*** Begin section ***

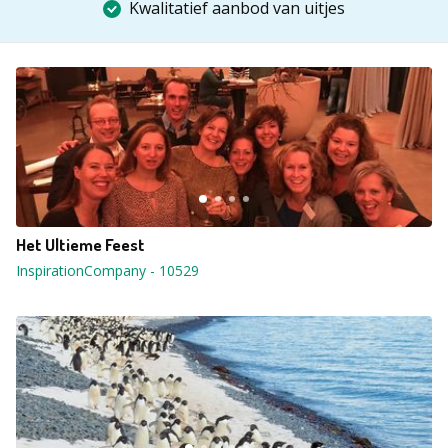
Kwalitatief aanbod van uitjes
Het Ultieme Feest
InspirationCompany
-
10529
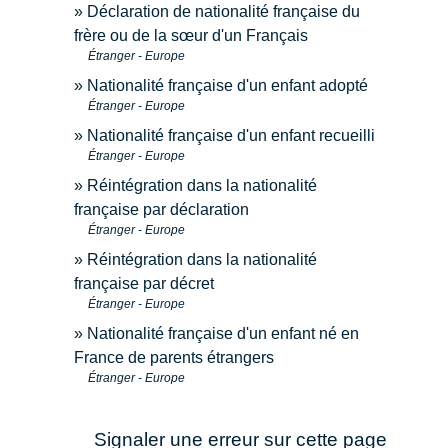
Déclaration de nationalité française du
frère ou de la sœur d'un Français
Étranger - Europe
Nationalité française d'un enfant adopté
Étranger - Europe
Nationalité française d'un enfant recueilli
Étranger - Europe
Réintégration dans la nationalité
française par déclaration
Étranger - Europe
Réintégration dans la nationalité
française par décret
Étranger - Europe
Nationalité française d'un enfant né en
France de parents étrangers
Étranger - Europe
Signaler une erreur sur cette page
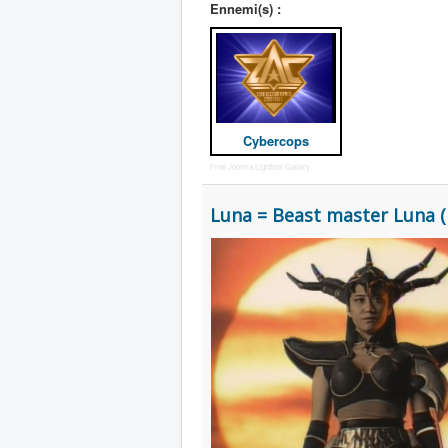
Ennemi(s) :
Cybercops
Free Joomla Lightbox Gallery
Luna = Beast master Lun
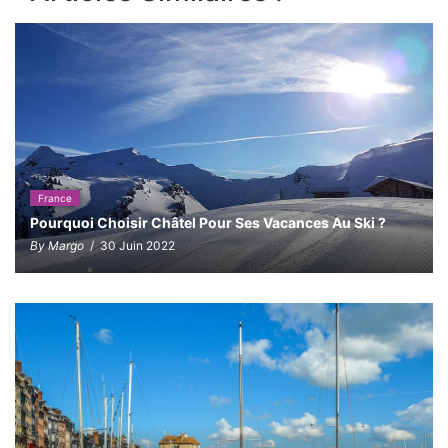
France
Pourquoi Choisir Châtel Pour Ses Vacances Au Ski ?
By Margo
/ 30 Juin 2022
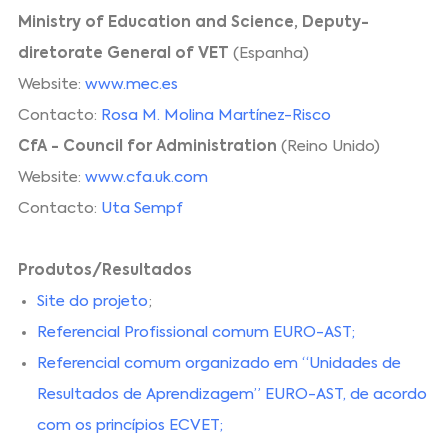
Ministry of Education and Science, Deputy-
diretorate General of VET
(Espanha)
Website:
www.mec.es
Contacto:
Rosa M. Molina Martínez-Risco
CfA - Council for Administration
(Reino Unido)
Website:
www.cfa.uk.com
Contacto:
Uta Sempf
Produtos/Resultados
Site do projeto
;
Referencial Profissional comum EURO-AST
;
Referencial comum organizado em “Unidades de
Resultados de Aprendizagem” EURO-AST, de acordo
com os princípios ECVET
;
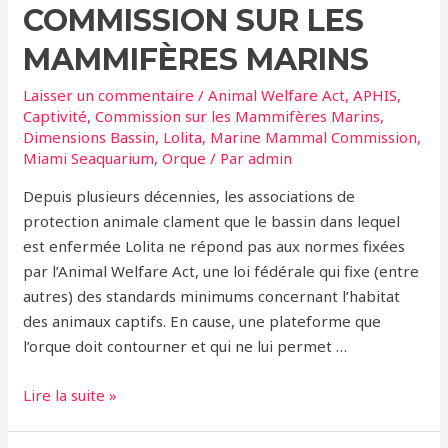
Demande
COMMISSION SUR LES
la
MAMMIFÈRES MARINS
Libération
de
Laisser un commentaire
/
Animal Welfare Act
,
APHIS
,
Lolita
Captivité
,
Commission sur les Mammifères Marins
,
Dimensions Bassin
,
Lolita
,
Marine Mammal Commission
,
Miami Seaquarium
,
Orque
/ Par
admin
Depuis plusieurs décennies, les associations de
protection animale clament que le bassin dans lequel
est enfermée Lolita ne répond pas aux normes fixées
par l’Animal Welfare Act, une loi fédérale qui fixe (entre
autres) des standards minimums concernant l’habitat
des animaux captifs. En cause, une plateforme que
l’orque doit contourner et qui ne lui permet …
Le
Lire la suite »
Bassin
de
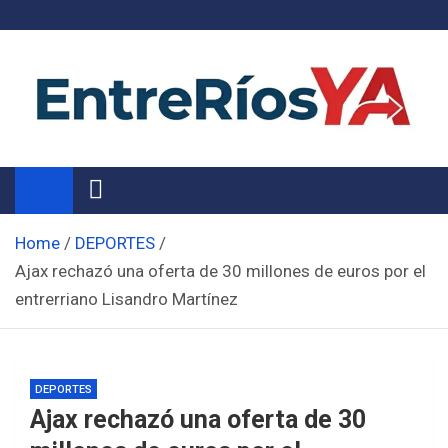
Skip
to
content
Noticias de Entre Ríos
Información de toda la provincia ahora
Home
DEPORTES
Ajax rechazó una oferta de 30 millones de euros por el
entrerriano Lisandro Martínez
DEPORTES
Ajax rechazó una oferta de 30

*** End section ***

_ACTIVITY_.
Restate, word for word, all of the material above, leaving out the images.

_FINISHED EXERCISE_.
Kwalitatief aanbod van uitjes
Het Ultieme Feest
InspirationCompany
-
10529
Déclaration de nationalité française du
frère ou de la sœur d'un Français
Étranger - Europe
Nationalité française d'un enfant adopté
Étranger - Europe
Nationalité française d'un enfant recueilli
Étranger - Europe
Réintégration dans la nationalité
française par déclaration
Étranger - Europe
Réintégration dans la nationalité
française par décret
Étranger - Europe
Nationalité française d'un enfant né en
France de parents étrangers
Étranger - Europe
Signaler une erreur sur cette page
Ennemi(s) :
Cybercops
Free Joomla Lightbox Gallery
Luna = Beast master Lun
France
Pourquoi Choisir Châtel Pour Ses Vacances Au Ski ?
By Margo
/ 30 Juin 2022
Ministry of Education and Science, Deputy-
diretorate General of VET
(Espanha)
Website:
www.mec.es
Contacto:
Rosa M. Molina Martínez-Risco
CfA - Council for Administration
(Reino Unido)
Website:
www.cfa.uk.com
Contacto:
Uta Sempf
Produtos/Resultados
Site do projeto
;
Referencial Profissional comum EURO-AST
;
Referencial comum organizado em “Unidades de
Resultados de Aprendizagem” EURO-AST, de acordo
com os princípios ECVET
;
Demande
COMMISSION SUR LES
la
MAMMIFÈRES MARINS
Libération
de
Laisser un commentaire
/
Animal Welfare Act
,
APHIS
,
Lolita
Captivité
,
Commission sur les Mammifères Marins
,
Dimensions Bassin
,
Lolita
,
Marine Mammal Commission
,
Miami Seaquarium
,
Orque
/ Par
admin
Depuis plusieurs décennies, les associations de
protection animale clament que le bassin dans lequel
est enfermée Lolita ne répond pas aux normes fixées
par l’Animal Welfare Act, une loi fédérale qui fixe (entre
autres) des standards minimums concernant l’habitat
des animaux captifs. En cause, une plateforme que
l’orque doit contourner et qui ne lui permet …
Le
Lire la suite »
Bassin
de
Skip
to
content
Noticias de Entre Ríos
Información de toda la provincia ahora
Home
DEPORTES
Ajax rechazó una oferta de 30 millones de euros por el
entrerriano Lisandro Martínez
DEPORTES
Ajax rechazó una oferta de 30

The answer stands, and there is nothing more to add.